Automation leads to reshoring bicycle manufacturing

The Netherlands was once home to many bike manufacturers, but labor costs drove them to offshore. A new startup looks to automate the process and bring production home.


Much like baseball and apple pie holds an iconic place in U.S. history, so too does bicycle riding in The Netherlands. From the simple working man and woman to the Dutch prime minister, residents ride bikes. In fact, according to the BBC, there are more bicycles in The Netherlands than people, and in major cities up to 70 percent of all journeys are made by bike.

So, they ride bikes, a lot. What they don’t do is make many of them. Dating back to the 1800s, bicycle manufacturing in this northern European country was a burgeoning industry, but over time this changed. The labor intensive, costly process of hand brazing or welding multiple tubes together at the ends to build the frames has driven major Dutch brands to move to cheaper labor markets.

A new startup, however, is looking to bring bicycle manufacturing back home. The company is Mokumono and it was formed by twin brothers Bob and Tom Schiller. A graduate of the Design Academy Eindhoven, Bob Schiller conceived of a monocoquedesign bicycle as his graduate project. According to Schiller, the name Mokumono is an abbreviation of the words ‘mokum’ which refers to Amsterdam, and ‘mono’ as a reference to the frame’s monocoque construction. Monocoque design is a structural approach in which loads are supported through an object’s external skin, much like an egg shell. The term itself is French for “single shell,” and the technique has been used in the manufacture of cars, planes, motor bikes, and myriad other products.

In Mokumono’s case, the monocoque design is achieved by joining two aluminum sheets, formed into a mirror of each other, into one single shell. This shell makes up the frame of the bike onto which components are assembled and through which break and gear cabling is routed. By adopting automated manufacturing techniques, which Schiller said was inspired by the automotive industry, the Amsterdam-based, Kickstarter-funded company is scheduled to begin filling orders by the end of this year.

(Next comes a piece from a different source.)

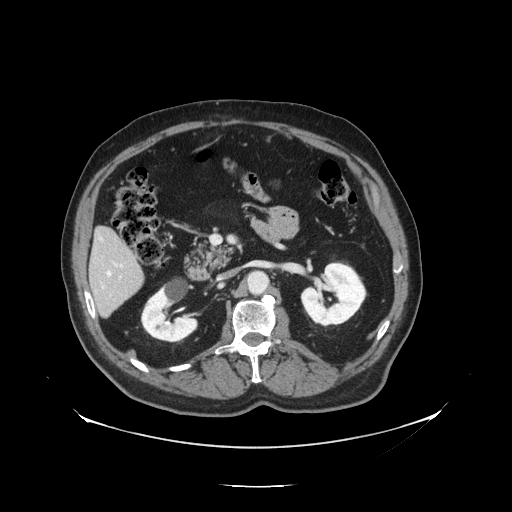
Contrast-enhanced abdominal CT, one axial slice; position 58 of 138 along the scan axis; reconstruction kernel STANDARD; 120 kVp; intravenous contrast given; soft-tissue window (W 400 / L 40 HU); 2.5 mm slice thickness; 512 × 512 image matrix. Case-level facts recorded for this patient, not image findings: patient: male, age 56 years at operation; diagnosis: colorectal cancer liver metastases, imaged before liver resection; multiple liver metastases: no; largest metastasis: 1.5 cm.
Structures marked on this image (manually delineated by an expert):
- liver: bounding box (x1, y1, x2, y2) in pixels: (91, 229, 143, 316)
- planned liver remnant (the part of the liver to remain after resection): (92, 229, 140, 284)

The laser welding process leaves a raised seam, which has been incorporated into the design of the bicycle.

The laser welding process leaves a raised seam, which has been incorporated into the design of the bicycle. | “By borrowing these techniques,” he said, “we are able to almost fully automate our production process, significantly lowering labor requirements and thus making it possible to build bicycles in The Netherlands again.”

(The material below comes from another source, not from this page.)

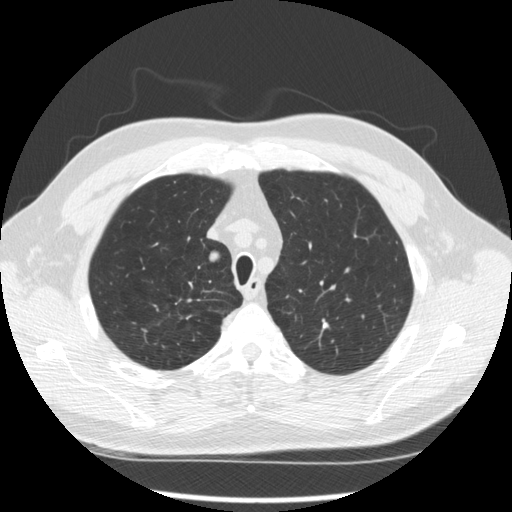
Low-dose screening chest CT, axial slice, second screening round (one year after baseline), lung window (W 1500 / L -600 HU), standard (soft-tissue) reconstruction kernel (STANDARD), 120 kVp. Male, age 64 years at enrolment. Former smoker at enrolment.
- Expert reader's lesion annotation, box from (x=194, y=245) to (x=226, y=274) px.
- The screening reader recorded 3 non-calcified nodules or masses ≥4 mm on this exam; which of them this box marks is not recorded.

To this point, only prototypes have been built; tooling still needs to be produced. The process to develop the bike involved producing three prototypes. The first two were lifesize, 3D printed bikes that looked like the real thing, but were not strong enough on which to ride. The third and final prototype is a functional bike. Instead of 3D printing, this prototype was handformed out of 7000 grade aluminum, the same material that will be used in the final product. This allowed them to test them in a truly Dutch way, by extensively riding them. Additional testing is projected to occur after production fully begins


The company has contracted with Witte van Moort, a local sheet-metal fabricator that has been in business for more than 60 years to do the actual manufacturing. The production process of the bicycle frame starts with deep drawing aluminum sheets. At Witte van Moort, automated material handling equipment uploads flat sheets of steel into the deep drawing, hydroforming machines that press the material into desired shapes with between 65 and 110 tons of pressure. For the bike’s frame, after the two halves of the frame are pressed, the handling system offloads the formed sheets and transfers them to a robotic, 3D laser processing system.

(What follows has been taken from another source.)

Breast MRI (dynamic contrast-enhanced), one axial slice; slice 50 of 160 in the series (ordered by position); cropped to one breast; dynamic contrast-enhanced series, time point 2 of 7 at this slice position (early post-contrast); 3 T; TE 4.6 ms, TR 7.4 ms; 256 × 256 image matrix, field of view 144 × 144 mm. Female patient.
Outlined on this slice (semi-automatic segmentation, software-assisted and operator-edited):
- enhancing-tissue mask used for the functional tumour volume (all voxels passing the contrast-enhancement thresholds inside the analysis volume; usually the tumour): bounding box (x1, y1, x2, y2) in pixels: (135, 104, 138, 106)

As seen in a production video, a Trumpf 7040 laser processing system will use a laser cutter to trim excess material from the two frame halves. In the final step, a rotating table will transfer the components to the laser welder on the 7040 model, and the two pieces will then be joined to form a strong and lightweight aluminum frame. “The 7000 alloy is the strongest aluminum and therefore very suitable for bicycle frame building,” Schiller said. “Another benefit is that it is self hardening after the welding process. This means that it does not need heat treatment after welding.” The technique leaves a raised seam running along the middle of the frame, and this stripe is incorporated into the design. The head tube, bottom bracket shell, and dropouts aren’t part of the monocoque, allowing them to be changed out for future design iterations without having to alter the rest of the frame. Other components such as the carbon-fiber belt drive and flat mount hydraulic disk brakes are assembled at the factory.


Schiller said some testing still needs to be done such as strength testing and various production inspections. “The hand-formed prototype we have now, does not have the same properties as the production version, that is why we have not been able to test the frame to give exact figures.” Still, “the prototype does give a good idea of the strength of the frame.” he said. “We are therefore certain that the frame is strong and stiff enough. To be certain, we will simulate the frame testing in the computer before the dies (are) produced.”


While there are many reasons for wanting his bikes manufactured in The Netherlands, Schiller said that the main advantage of producing bicycles in his home country is that it “allows us to closely monitor every step of the production process. This means that we can discover and fix potential flaws fast and adequately, making sure that every Mokumono bike is of the highest possible quality.”